§ **WORK TO BE COMPLETED**:
Transcribe the following records in full, exactly as shown.

Excerpts from a dataset
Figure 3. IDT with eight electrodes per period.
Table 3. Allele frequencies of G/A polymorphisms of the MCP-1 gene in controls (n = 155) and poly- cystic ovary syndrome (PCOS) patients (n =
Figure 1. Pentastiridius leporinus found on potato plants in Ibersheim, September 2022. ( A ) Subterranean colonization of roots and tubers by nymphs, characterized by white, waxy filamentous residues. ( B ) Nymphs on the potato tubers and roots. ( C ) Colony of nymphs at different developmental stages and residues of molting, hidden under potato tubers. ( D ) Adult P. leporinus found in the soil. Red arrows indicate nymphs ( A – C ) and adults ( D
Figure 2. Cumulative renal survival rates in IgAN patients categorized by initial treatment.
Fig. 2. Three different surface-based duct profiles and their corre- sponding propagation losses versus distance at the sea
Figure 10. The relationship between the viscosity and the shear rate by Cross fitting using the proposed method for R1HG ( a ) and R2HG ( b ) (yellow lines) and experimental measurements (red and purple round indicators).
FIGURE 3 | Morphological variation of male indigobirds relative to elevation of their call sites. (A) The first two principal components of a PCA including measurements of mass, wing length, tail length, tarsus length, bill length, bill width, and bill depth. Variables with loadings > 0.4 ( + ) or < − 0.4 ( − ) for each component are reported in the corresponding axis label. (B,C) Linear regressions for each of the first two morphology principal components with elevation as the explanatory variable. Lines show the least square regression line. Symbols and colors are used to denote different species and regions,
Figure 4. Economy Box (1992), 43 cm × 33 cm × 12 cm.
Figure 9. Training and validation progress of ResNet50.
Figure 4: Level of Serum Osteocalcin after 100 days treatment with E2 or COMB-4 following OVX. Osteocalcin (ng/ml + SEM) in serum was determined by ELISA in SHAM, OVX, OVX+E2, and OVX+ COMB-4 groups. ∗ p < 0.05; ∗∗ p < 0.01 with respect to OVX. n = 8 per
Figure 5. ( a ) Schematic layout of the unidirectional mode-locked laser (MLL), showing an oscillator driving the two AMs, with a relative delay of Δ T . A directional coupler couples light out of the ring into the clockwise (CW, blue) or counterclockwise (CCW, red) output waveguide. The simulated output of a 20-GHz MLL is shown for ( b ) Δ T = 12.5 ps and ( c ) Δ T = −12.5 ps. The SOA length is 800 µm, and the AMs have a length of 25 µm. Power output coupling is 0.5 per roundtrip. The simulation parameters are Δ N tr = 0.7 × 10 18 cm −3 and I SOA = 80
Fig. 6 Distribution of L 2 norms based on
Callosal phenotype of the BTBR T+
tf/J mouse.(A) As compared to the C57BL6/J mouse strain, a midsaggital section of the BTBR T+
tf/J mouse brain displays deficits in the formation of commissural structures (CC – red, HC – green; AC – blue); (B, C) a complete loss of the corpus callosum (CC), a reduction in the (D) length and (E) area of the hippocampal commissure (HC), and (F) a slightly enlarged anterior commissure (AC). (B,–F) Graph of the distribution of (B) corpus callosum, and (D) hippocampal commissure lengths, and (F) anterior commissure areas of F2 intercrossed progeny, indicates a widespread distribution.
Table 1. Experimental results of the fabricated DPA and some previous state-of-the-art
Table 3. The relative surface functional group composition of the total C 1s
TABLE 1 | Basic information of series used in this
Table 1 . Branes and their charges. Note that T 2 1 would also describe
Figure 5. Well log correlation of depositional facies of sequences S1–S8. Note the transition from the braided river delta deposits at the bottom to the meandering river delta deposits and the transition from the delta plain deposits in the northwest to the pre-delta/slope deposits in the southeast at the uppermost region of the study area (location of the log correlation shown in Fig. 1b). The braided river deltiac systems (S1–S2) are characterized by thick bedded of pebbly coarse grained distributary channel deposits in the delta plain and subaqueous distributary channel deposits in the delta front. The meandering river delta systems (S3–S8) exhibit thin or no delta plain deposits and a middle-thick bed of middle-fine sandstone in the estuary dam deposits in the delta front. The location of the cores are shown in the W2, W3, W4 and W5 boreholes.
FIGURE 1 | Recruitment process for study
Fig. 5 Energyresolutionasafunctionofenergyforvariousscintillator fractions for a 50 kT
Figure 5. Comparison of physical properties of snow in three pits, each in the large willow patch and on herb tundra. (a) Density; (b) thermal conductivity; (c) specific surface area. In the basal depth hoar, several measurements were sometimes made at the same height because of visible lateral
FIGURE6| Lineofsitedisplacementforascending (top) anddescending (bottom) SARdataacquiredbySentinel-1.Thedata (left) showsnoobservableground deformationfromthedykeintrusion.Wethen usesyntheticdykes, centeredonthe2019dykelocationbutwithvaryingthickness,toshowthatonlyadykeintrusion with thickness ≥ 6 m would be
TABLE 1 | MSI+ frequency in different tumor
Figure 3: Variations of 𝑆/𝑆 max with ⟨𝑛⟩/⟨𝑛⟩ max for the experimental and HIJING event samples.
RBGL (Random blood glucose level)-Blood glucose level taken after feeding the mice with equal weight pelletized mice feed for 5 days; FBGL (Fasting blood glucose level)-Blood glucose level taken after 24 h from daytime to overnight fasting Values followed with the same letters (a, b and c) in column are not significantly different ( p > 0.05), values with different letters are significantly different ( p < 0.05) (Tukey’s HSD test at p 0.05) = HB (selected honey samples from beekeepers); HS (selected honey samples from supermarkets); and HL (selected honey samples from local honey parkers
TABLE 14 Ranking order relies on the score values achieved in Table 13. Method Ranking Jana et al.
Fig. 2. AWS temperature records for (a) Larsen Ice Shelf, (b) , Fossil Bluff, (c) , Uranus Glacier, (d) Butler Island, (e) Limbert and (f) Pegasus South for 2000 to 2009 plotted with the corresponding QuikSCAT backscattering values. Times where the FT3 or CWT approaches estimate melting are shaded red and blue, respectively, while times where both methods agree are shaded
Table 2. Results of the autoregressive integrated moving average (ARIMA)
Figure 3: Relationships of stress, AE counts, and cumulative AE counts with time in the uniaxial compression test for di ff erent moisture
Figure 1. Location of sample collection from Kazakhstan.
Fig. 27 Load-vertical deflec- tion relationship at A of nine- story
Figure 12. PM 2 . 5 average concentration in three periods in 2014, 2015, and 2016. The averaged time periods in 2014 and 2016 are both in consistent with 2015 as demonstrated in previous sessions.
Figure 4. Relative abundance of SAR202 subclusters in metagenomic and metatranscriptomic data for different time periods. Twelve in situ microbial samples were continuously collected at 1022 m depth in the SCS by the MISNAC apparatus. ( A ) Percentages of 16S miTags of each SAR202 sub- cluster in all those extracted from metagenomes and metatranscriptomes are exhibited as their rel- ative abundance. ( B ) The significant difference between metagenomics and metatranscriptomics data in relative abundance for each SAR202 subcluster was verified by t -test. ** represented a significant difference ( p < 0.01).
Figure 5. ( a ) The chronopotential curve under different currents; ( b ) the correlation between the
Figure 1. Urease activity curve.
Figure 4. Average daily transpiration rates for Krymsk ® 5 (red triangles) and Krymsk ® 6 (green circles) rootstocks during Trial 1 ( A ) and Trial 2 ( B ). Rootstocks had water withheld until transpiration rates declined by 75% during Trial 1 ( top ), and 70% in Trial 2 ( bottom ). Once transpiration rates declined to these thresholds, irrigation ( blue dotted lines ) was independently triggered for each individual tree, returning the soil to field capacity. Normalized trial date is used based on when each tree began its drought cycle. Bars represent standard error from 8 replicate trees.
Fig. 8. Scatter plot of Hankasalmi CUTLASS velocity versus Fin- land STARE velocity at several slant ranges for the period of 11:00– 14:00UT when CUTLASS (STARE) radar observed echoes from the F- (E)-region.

§ **EXPECTED OUTPUT**:
Figure 3. IDT with eight electrodes per period.
Table 3. Allele frequencies of G/A polymorphisms of the MCP-1 gene in controls (n = 155) and poly- cystic ovary syndrome (PCOS) patients (n =
Figure 1. Pentastiridius leporinus found on potato plants in Ibersheim, September 2022. ( A ) Subterranean colonization of roots and tubers by nymphs, characterized by white, waxy filamentous residues. ( B ) Nymphs on the potato tubers and roots. ( C ) Colony of nymphs at different developmental stages and residues of molting, hidden under potato tubers. ( D ) Adult P. leporinus found in the soil. Red arrows indicate nymphs ( A – C ) and adults ( D
Figure 2. Cumulative renal survival rates in IgAN patients categorized by initial treatment.
Fig. 2. Three different surface-based duct profiles and their corre- sponding propagation losses versus distance at the sea
Figure 10. The relationship between the viscosity and the shear rate by Cross fitting using the proposed method for R1HG ( a ) and R2HG ( b ) (yellow lines) and experimental measurements (red and purple round indicators).
FIGURE 3 | Morphological variation of male indigobirds relative to elevation of their call sites. (A) The first two principal components of a PCA including measurements of mass, wing length, tail length, tarsus length, bill length, bill width, and bill depth. Variables with loadings > 0.4 ( + ) or < − 0.4 ( − ) for each component are reported in the corresponding axis label. (B,C) Linear regressions for each of the first two morphology principal components with elevation as the explanatory variable. Lines show the least square regression line. Symbols and colors are used to denote different species and regions,
Figure 4. Economy Box (1992), 43 cm × 33 cm × 12 cm.
Figure 9. Training and validation progress of ResNet50.
Figure 4: Level of Serum Osteocalcin after 100 days treatment with E2 or COMB-4 following OVX. Osteocalcin (ng/ml + SEM) in serum was determined by ELISA in SHAM, OVX, OVX+E2, and OVX+ COMB-4 groups. ∗ p < 0.05; ∗∗ p < 0.01 with respect to OVX. n = 8 per
Figure 5. ( a ) Schematic layout of the unidirectional mode-locked laser (MLL), showing an oscillator driving the two AMs, with a relative delay of Δ T . A directional coupler couples light out of the ring into the clockwise (CW, blue) or counterclockwise (CCW, red) output waveguide. The simulated output of a 20-GHz MLL is shown for ( b ) Δ T = 12.5 ps and ( c ) Δ T = −12.5 ps. The SOA length is 800 µm, and the AMs have a length of 25 µm. Power output coupling is 0.5 per roundtrip. The simulation parameters are Δ N tr = 0.7 × 10 18 cm −3 and I SOA = 80
Fig. 6 Distribution of L 2 norms based on
Callosal phenotype of the BTBR T+
tf/J mouse.(A) As compared to the C57BL6/J mouse strain, a midsaggital section of the BTBR T+
tf/J mouse brain displays deficits in the formation of commissural structures (CC – red, HC – green; AC – blue); (B, C) a complete loss of the corpus callosum (CC), a reduction in the (D) length and (E) area of the hippocampal commissure (HC), and (F) a slightly enlarged anterior commissure (AC). (B,–F) Graph of the distribution of (B) corpus callosum, and (D) hippocampal commissure lengths, and (F) anterior commissure areas of F2 intercrossed progeny, indicates a widespread distribution.
Table 1. Experimental results of the fabricated DPA and some previous state-of-the-art
Table 3. The relative surface functional group composition of the total C 1s
TABLE 1 | Basic information of series used in this
Table 1 . Branes and their charges. Note that T 2 1 would also describe
Figure 5. Well log correlation of depositional facies of sequences S1–S8. Note the transition from the braided river delta deposits at the bottom to the meandering river delta deposits and the transition from the delta plain deposits in the northwest to the pre-delta/slope deposits in the southeast at the uppermost region of the study area (location of the log correlation shown in Fig. 1b). The braided river deltiac systems (S1–S2) are characterized by thick bedded of pebbly coarse grained distributary channel deposits in the delta plain and subaqueous distributary channel deposits in the delta front. The meandering river delta systems (S3–S8) exhibit thin or no delta plain deposits and a middle-thick bed of middle-fine sandstone in the estuary dam deposits in the delta front. The location of the cores are shown in the W2, W3, W4 and W5 boreholes.
FIGURE 1 | Recruitment process for study
Fig. 5 Energyresolutionasafunctionofenergyforvariousscintillator fractions for a 50 kT
Figure 5. Comparison of physical properties of snow in three pits, each in the large willow patch and on herb tundra. (a) Density; (b) thermal conductivity; (c) specific surface area. In the basal depth hoar, several measurements were sometimes made at the same height because of visible lateral
FIGURE6| Lineofsitedisplacementforascending (top) anddescending (bottom) SARdataacquiredbySentinel-1.Thedata (left) showsnoobservableground deformationfromthedykeintrusion.Wethen usesyntheticdykes, centeredonthe2019dykelocationbutwithvaryingthickness,toshowthatonlyadykeintrusion with thickness ≥ 6 m would be
TABLE 1 | MSI+ frequency in different tumor
Figure 3: Variations of 𝑆/𝑆 max with ⟨𝑛⟩/⟨𝑛⟩ max for the experimental and HIJING event samples.
RBGL (Random blood glucose level)-Blood glucose level taken after feeding the mice with equal weight pelletized mice feed for 5 days; FBGL (Fasting blood glucose level)-Blood glucose level taken after 24 h from daytime to overnight fasting Values followed with the same letters (a, b and c) in column are not significantly different ( p > 0.05), values with different letters are significantly different ( p < 0.05) (Tukey’s HSD test at p 0.05) = HB (selected honey samples from beekeepers); HS (selected honey samples from supermarkets); and HL (selected honey samples from local honey parkers
TABLE 14 Ranking order relies on the score values achieved in Table 13. Method Ranking Jana et al.
Fig. 2. AWS temperature records for (a) Larsen Ice Shelf, (b) , Fossil Bluff, (c) , Uranus Glacier, (d) Butler Island, (e) Limbert and (f) Pegasus South for 2000 to 2009 plotted with the corresponding QuikSCAT backscattering values. Times where the FT3 or CWT approaches estimate melting are shaded red and blue, respectively, while times where both methods agree are shaded
Table 2. Results of the autoregressive integrated moving average (ARIMA)
Figure 3: Relationships of stress, AE counts, and cumulative AE counts with time in the uniaxial compression test for di ff erent moisture
Figure 1. Location of sample collection from Kazakhstan.
Fig. 27 Load-vertical deflec- tion relationship at A of nine- story
Figure 12. PM 2 . 5 average concentration in three periods in 2014, 2015, and 2016. The averaged time periods in 2014 and 2016 are both in consistent with 2015 as demonstrated in previous sessions.
Figure 4. Relative abundance of SAR202 subclusters in metagenomic and metatranscriptomic data for different time periods. Twelve in situ microbial samples were continuously collected at 1022 m depth in the SCS by the MISNAC apparatus. ( A ) Percentages of 16S miTags of each SAR202 sub- cluster in all those extracted from metagenomes and metatranscriptomes are exhibited as their rel- ative abundance. ( B ) The significant difference between metagenomics and metatranscriptomics data in relative abundance for each SAR202 subcluster was verified by t -test. ** represented a significant difference ( p < 0.01).
Figure 5. ( a ) The chronopotential curve under different currents; ( b ) the correlation between the
Figure 1. Urease activity curve.
Figure 4. Average daily transpiration rates for Krymsk ® 5 (red triangles) and Krymsk ® 6 (green circles) rootstocks during Trial 1 ( A ) and Trial 2 ( B ). Rootstocks had water withheld until transpiration rates declined by 75% during Trial 1 ( top ), and 70% in Trial 2 ( bottom ). Once transpiration rates declined to these thresholds, irrigation ( blue dotted lines ) was independently triggered for each individual tree, returning the soil to field capacity. Normalized trial date is used based on when each tree began its drought cycle. Bars represent standard error from 8 replicate trees.
Fig. 8. Scatter plot of Hankasalmi CUTLASS velocity versus Fin- land STARE velocity at several slant ranges for the period of 11:00– 14:00UT when CUTLASS (STARE) radar observed echoes from the F- (E)-region.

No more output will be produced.